Configuring Tokenization Parameters
This section describes the Tokenization Configuration parameters and covers the following topics:
Tokenization Configuration Overview
The tokenization configuration is a section in migration.properties
and masking.properties
files. It contains all the necessary information required for the tokenization of input data. For example, the name of the token vault that will receive the tokens for a column, token format that will be used to tokenize a column and whether the generated token will pass or fail luhn check.
A hidden parameter PreserveSpace
has been introduced for File-to-File migration. If this parameter is enabled, the spaces in the plaintext value during tokenization are preserved. This parameter is not applicable for any of the flavors of bulk masking.
Note
To preserve spaces in the generated tokens during File-to-File migration, set the PreserveSpace=true
in the migration.properties
file.

▶ [Data supplied]:
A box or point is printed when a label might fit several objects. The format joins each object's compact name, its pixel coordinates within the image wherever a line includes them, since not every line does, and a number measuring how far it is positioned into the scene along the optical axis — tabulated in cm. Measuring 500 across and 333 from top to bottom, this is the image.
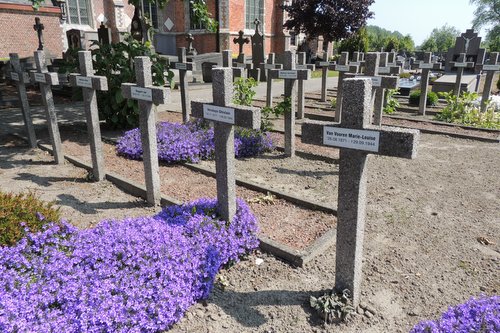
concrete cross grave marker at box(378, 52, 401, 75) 852
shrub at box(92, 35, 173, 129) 800
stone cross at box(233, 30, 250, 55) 2194
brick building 2292
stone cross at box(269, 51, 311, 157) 651
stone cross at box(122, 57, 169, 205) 448
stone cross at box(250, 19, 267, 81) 2253
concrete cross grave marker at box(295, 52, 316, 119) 1000
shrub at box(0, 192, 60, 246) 334
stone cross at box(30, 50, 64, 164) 614
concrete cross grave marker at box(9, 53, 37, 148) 675
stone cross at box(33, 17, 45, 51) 1565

▶ [Brief A]:
From the tokenization parameters page, answer each of these:
(i) Which two files contain the tokenization configuration as a section?
(ii) For which kind of migration was the hidden parameter PreserveSpace introduced?
(iii) What setting preserves spaces in generated tokens during that migration, and in which file does it go?
▶ [Brief B]: How does the tokenization parameters page read, from the words containing "Configuring Tokenization Parameters" through "of bulk masking.", if you swap "token vault" for "token store"?

▶ [Your response A]:
(i) migration.properties and masking.properties
(ii) File-to-File migration
(iii) PreserveSpace=true, in the migration.properties file

▶ [Your response B]:
Configuring Tokenization Parameters
This section describes the Tokenization Configuration parameters and covers the following topics:
Tokenization Configuration Overview
The tokenization configuration is a section in migration.properties
and masking.properties
files. It contains all the necessary information required for the tokenization of input data. For example, the name of the token store that will receive the tokens for a column, token format that will be used to tokenize a column and whether the generated token will pass or fail luhn check.
A hidden parameter PreserveSpace
has been introduced for File-to-File migration. If this parameter is enabled, the spaces in the plaintext value during tokenization are preserved. This parameter is not applicable for any of the flavors of bulk masking.